How I Plan To Eat, Drink, & Be Healthy This Holiday Season

Every holiday season, I tell myself that I shouldn’t indulge, so that I can stay healthy. But, what if a little indulgence actually makes me healthier overall?
In the past, I scanned the magazine shelves for every issue that claimed it would help me “Lose five pounds this holiday season!” I scoured the pages for advice on how not to overeat, and then I made my list of holiday don’ts: Don’t stand near the food at holiday parties; don’t have more than two glasses of wine each week; don’t head to a holiday party without eating a healthy meal at home; don’t be surprised if your holiday season is the worst ever.
Seriously, I felt like the only options I had were to drink all the creamy eggnog and eat every kind of truffle in the candy box and feel like a glutton — or spend the holiday season gnawing on raw kale while walking on the treadmill in an empty gym, lonely as can be. Neither of these choices was particularly appealing.
That's why, this year, I became determined to find an option that outwits both of the above — a happy medium that allows me to enjoy myself without going overboard. I deserve to eat my favorite Thanksgiving and Christmas foods without going 10 steps backwards on my healthy-eating journey.
So, this holiday season, I’m redefining what healthy and indulgent — two seemingly opposite adjectives — mean to me. Here’s my plan:

Put People Before Food
Something that’s helped me greatly on my healthy-curves journey is deciding when I’m showing up for the people and when I’m showing up for the food. Sometimes, spending time with the people I love is all I need to feel happily full, so I don't mind ordering the salad when my friends and I get together for one last brunch before we fly home to see our families. On the other hand, if my Uncle Arthur invites us over for his famous sweet-potato pie that I only have access to once a year, I'm not passing it up.

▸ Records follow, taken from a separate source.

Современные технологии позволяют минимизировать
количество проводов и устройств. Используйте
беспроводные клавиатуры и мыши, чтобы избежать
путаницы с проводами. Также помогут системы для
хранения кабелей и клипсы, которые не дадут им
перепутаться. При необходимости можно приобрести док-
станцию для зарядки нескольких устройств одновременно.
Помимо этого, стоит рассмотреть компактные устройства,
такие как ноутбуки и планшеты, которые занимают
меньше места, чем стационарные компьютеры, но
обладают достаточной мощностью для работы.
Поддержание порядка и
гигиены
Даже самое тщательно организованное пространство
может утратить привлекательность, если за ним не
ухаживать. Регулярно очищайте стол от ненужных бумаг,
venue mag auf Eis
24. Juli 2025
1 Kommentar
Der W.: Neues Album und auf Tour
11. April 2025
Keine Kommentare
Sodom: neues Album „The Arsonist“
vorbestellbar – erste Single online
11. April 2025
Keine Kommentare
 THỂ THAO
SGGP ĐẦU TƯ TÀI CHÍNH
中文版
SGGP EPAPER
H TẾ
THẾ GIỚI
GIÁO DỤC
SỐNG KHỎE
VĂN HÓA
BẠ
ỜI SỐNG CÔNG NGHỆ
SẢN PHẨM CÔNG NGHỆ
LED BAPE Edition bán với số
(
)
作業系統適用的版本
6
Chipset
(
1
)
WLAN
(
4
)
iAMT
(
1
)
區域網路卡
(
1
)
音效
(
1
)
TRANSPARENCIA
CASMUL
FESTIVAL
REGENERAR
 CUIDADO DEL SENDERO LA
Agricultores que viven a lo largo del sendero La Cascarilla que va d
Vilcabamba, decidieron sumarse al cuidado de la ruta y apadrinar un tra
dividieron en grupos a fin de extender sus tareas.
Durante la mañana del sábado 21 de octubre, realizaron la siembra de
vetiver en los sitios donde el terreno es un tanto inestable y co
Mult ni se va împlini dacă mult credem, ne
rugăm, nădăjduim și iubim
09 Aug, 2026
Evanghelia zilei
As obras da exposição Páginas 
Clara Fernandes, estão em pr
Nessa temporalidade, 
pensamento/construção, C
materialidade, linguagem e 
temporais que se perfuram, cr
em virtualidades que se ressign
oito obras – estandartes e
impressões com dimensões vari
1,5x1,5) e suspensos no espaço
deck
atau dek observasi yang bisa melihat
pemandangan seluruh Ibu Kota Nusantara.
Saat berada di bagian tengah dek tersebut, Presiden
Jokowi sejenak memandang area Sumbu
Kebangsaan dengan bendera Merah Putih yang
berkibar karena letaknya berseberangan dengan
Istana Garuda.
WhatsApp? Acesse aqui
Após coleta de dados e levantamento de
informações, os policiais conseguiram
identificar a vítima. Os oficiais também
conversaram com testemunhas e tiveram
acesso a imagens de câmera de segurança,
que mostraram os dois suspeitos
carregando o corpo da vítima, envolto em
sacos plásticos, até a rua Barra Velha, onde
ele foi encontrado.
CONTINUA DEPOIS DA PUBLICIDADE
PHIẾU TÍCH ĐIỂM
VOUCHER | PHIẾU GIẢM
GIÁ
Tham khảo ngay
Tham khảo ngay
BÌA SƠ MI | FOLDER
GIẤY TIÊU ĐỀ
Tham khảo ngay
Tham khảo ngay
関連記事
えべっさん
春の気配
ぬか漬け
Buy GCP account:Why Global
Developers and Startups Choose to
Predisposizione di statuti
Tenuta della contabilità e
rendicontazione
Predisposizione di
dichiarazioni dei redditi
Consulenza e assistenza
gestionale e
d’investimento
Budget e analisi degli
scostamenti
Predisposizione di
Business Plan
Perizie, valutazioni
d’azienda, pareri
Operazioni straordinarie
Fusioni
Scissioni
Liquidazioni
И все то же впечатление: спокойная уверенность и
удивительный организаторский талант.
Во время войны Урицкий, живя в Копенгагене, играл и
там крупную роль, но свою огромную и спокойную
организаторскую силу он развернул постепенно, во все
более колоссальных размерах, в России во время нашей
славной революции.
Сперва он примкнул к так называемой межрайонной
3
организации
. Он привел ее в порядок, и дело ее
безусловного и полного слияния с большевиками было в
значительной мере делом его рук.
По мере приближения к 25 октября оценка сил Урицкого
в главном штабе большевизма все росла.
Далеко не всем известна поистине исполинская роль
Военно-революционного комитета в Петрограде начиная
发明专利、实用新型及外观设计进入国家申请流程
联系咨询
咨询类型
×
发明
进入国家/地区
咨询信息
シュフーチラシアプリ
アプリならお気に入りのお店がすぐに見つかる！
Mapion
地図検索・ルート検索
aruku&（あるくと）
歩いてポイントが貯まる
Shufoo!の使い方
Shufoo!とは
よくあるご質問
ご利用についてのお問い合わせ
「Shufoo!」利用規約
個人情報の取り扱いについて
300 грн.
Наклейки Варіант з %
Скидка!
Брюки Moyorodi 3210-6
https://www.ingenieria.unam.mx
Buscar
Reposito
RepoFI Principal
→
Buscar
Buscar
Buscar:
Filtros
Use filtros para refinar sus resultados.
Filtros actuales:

Eat In A Loving Environment
There’s a big difference between enjoying Christmas dinner surrounded by people I love and rushing through forkfuls of cold leftovers at 11 p.m. in front of the refrigerator. As someone who has a tendency to binge eat, the combination of an abundance of rich foods and full days of Christmas vacation can wreak havoc on my health. I've fallen into the grazing-all-day trap, as well as eating when I’m not hungry and eating alone, which automatically means I eat more — just because the food's there.

This holiday season, I've decided that each meal should involve a loving moment where I take time to prepare a plate, invite one of my family members or friends to join me, and then sit down to food and conversation. This will put the meal into perspective for me and remind me to appreciate the special treats I’m having during this short period of time.

Get Moving
My gym schedule is non-negotiable during the holiday season. That may mean arriving to the holiday party late after Zumba or leaving the party early if I have a 6 a.m. training session planned. When I move more, I am more mindful of my eating. Also, it gets me out of the house during Christmas vacation, when I have time off. It can also be an alternate way of spending time with my family and friends — last year, my sisters joined me for walks after meals.

For me, being healthy is more than calories in/calories out. A healthy life is a life full of love and my connections with people around me. I will never look back on Thanksgiving and regret laughing with my cousins over slices of my uncle's famous pie. It's this kind of little indulgence with the people I love that makes my life rich.